Your instructions: Leave out every picture, and return exactly the lines from the line containing "left wrist: (211, 204)" through the end of the records below, both inclusive.

Human keypoint data
● ● ● ●

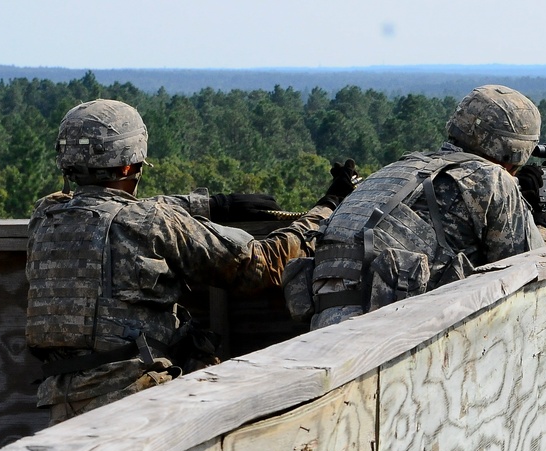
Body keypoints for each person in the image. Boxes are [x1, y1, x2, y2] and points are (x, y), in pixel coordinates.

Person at [26, 98, 356, 424]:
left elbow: (107, 207)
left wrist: (211, 204)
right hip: (134, 405)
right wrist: (326, 206)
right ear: (132, 164)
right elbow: (263, 264)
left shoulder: (45, 217)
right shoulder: (152, 222)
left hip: (62, 406)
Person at [282, 84, 546, 330]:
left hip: (322, 332)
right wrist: (544, 227)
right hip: (389, 338)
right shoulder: (491, 179)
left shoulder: (393, 171)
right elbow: (528, 270)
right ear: (517, 151)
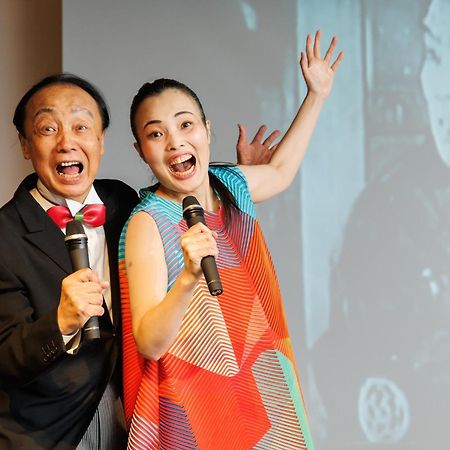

● ● ● ●

Solution to this problem:
left wrist: (211, 204)
right hip: (134, 405)
right wrist: (326, 206)
right ear: (132, 164)
right elbow: (263, 264)
left shoulder: (45, 217)
right shoulder: (152, 222)
left hip: (62, 406)
Person at [282, 84, 546, 330]:
left hip: (322, 332)
right wrist: (544, 227)
right hip: (389, 338)
right shoulder: (491, 179)
left shoulder: (393, 171)
right elbow: (528, 270)
right ear: (517, 151)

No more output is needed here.